People often ask what are good conditions for great nature photographs. The answer to that question really depends on the photographer. For me, I love crisp, but slightly overcast, days for great photos. My barometer for good photo excursions is looking at the color of the sky. If it is a bright blue, like in today's image, I usually grab my camera when heading out the door. Clear, partly sunny conditions really create vibrant colors in photographs, even if the photo subject is as plain and simple as a park bench or city building. Plus, a few clouds in the sky add drama to the composition. However, if wind accompanies the bright blue sky, you may want to keep the camera at home unless you have a tripod or shoot at a fast shutter speed. Wind often makes either the photographer, camera and/or photo subject move and create blurry images.

Thursday, March 3, 2011

Scarlet Ibis

The beautiful Scarlet Ibis is one of the national birds of Trinidad & Tobago, the Caribbean nation where my parents were born and raised. When I lived in Trinidad as I child, I remember visiting Caroni Bird Sanctuary and seeing the thousands of Scarlet Ibis roosting and flying around the mangroves. Imagine my surprise during my recent visit to the National Zoo to see they had Scarlet Ibises! Like Flamingos, their plumage color is the result of their diet. Scarlet Ibises eat red crabs in tropical swamps which gradually turns its grey and white feathers to scarlet.

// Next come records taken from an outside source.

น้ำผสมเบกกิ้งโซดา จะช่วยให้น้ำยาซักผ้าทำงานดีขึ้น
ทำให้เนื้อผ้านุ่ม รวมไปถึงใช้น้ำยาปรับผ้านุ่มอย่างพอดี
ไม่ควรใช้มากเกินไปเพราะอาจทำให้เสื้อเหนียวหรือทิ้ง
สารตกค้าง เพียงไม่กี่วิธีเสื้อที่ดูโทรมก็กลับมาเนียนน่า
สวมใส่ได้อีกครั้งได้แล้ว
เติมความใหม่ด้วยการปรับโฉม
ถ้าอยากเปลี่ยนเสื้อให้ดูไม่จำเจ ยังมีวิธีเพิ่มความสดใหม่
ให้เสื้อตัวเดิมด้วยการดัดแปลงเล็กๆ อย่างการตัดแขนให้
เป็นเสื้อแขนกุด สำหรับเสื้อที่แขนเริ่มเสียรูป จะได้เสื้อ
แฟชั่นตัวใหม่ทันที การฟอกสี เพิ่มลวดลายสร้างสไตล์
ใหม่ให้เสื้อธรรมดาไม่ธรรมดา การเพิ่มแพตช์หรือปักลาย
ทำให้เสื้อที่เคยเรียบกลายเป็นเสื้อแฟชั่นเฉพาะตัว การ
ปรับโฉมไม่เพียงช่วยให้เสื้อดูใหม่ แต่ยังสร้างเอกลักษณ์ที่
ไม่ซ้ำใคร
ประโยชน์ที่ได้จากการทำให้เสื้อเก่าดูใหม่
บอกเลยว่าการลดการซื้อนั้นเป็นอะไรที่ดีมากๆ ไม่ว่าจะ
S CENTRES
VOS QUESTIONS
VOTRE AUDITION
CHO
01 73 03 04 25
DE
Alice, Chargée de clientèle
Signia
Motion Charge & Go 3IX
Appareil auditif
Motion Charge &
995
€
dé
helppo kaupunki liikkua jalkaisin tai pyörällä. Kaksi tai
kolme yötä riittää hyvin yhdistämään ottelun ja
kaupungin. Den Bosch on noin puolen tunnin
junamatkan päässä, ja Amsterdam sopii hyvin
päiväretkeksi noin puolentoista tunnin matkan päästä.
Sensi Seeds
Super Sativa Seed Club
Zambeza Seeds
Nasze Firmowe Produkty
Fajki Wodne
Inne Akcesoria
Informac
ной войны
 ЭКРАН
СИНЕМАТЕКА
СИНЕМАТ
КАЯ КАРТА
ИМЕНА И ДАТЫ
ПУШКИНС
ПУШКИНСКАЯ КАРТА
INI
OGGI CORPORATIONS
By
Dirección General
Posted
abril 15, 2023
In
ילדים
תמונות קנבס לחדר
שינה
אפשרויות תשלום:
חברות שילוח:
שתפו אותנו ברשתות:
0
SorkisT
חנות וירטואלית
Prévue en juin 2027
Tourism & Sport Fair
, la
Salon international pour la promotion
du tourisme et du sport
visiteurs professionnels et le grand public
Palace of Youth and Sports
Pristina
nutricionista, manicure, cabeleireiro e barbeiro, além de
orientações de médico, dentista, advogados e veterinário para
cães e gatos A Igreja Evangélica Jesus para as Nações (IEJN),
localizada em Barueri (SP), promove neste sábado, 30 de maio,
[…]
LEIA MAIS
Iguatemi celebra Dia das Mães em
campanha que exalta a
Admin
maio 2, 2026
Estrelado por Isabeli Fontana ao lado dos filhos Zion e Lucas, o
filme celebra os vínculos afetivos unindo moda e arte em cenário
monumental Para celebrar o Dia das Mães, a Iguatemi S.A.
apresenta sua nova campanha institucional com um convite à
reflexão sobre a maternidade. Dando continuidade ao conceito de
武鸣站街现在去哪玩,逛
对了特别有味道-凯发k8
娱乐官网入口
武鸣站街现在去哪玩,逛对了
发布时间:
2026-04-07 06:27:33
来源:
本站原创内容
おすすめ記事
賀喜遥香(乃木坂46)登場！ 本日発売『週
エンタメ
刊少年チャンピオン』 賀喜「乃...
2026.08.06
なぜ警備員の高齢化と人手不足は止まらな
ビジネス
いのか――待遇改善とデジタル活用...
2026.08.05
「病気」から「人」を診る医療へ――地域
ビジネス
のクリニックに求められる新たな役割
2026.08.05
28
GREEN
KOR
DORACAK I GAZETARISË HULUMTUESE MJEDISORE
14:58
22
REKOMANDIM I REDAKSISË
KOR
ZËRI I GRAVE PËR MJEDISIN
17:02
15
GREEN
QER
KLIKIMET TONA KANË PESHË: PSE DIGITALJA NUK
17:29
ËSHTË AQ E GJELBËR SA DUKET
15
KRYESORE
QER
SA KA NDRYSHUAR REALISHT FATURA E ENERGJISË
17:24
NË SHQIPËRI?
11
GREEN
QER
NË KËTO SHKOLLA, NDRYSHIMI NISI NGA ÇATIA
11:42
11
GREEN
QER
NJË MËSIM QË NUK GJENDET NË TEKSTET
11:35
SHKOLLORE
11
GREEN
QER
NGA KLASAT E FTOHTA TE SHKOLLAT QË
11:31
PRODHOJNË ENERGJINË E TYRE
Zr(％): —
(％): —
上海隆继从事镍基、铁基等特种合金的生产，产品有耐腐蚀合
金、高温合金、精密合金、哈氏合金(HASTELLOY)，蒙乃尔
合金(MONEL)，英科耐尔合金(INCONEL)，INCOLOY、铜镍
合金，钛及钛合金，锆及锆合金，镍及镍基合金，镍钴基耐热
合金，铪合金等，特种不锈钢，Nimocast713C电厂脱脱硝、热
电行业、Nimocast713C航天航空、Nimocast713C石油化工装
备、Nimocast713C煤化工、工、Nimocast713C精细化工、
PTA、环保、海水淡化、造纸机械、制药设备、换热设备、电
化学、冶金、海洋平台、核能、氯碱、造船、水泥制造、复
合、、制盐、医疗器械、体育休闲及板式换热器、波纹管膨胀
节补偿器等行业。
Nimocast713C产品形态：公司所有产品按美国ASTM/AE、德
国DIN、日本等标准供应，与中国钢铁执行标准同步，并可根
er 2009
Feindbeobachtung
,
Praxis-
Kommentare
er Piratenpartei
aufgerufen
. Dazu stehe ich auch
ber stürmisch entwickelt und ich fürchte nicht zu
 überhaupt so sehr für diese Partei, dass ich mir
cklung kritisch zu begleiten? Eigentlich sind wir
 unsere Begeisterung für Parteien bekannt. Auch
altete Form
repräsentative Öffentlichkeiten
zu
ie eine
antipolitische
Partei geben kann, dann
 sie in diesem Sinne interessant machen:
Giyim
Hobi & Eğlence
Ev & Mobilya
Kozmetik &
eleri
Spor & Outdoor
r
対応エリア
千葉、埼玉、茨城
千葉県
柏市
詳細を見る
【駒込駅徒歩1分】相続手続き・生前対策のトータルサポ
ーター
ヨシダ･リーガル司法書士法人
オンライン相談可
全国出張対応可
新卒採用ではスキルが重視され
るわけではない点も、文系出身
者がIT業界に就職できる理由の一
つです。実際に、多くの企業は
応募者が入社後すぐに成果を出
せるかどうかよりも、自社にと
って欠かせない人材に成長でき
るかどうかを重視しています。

In the wild, its color is much redder, probably due to increased access to their natural diet.

Wednesday, March 2, 2011

Last Conversation Piece

The Hirshorn Museum and Sculpture Garden is one of the modern art Smithsonian art galleries. The other day I was passing by the museum and one of its outdoor sculptures caught my attention. An installation piece by Spanish artist Juan Munoz, the Last Conversation Piece in the Hirshorn sculpture garden consists of 5 human-like figures with rounded bases, resembling punching bags, scattered across the lawn. Only four of the sculpted people appear in this photograph. The fifth person is located out of frame to the left of the cluster of three. Munoz's sculpture reminds me of life in high school, when gossip was delivered in groups while the object of their talk, like the person on the right, were left outside and isolated. Oh, how I wish these tactics were just isolated to high school. Unfortunately for some, old habits can die hard.

Tuesday, March 1, 2011

Stark Lines

Here's another image from my Sunday walk at Burke Lake. While I find the fullness of spring and summer so interesting as a photographer, the starkness of nature's winter also creates appealing compositions. The bare trees along the lake have such elegant silhouettes. This image reminds me of  ballerinas grouped together along the shore with their arms raised and moving back and forth. I love how cameras allow us to see common or even unattractive subjects in new beautiful perspectives.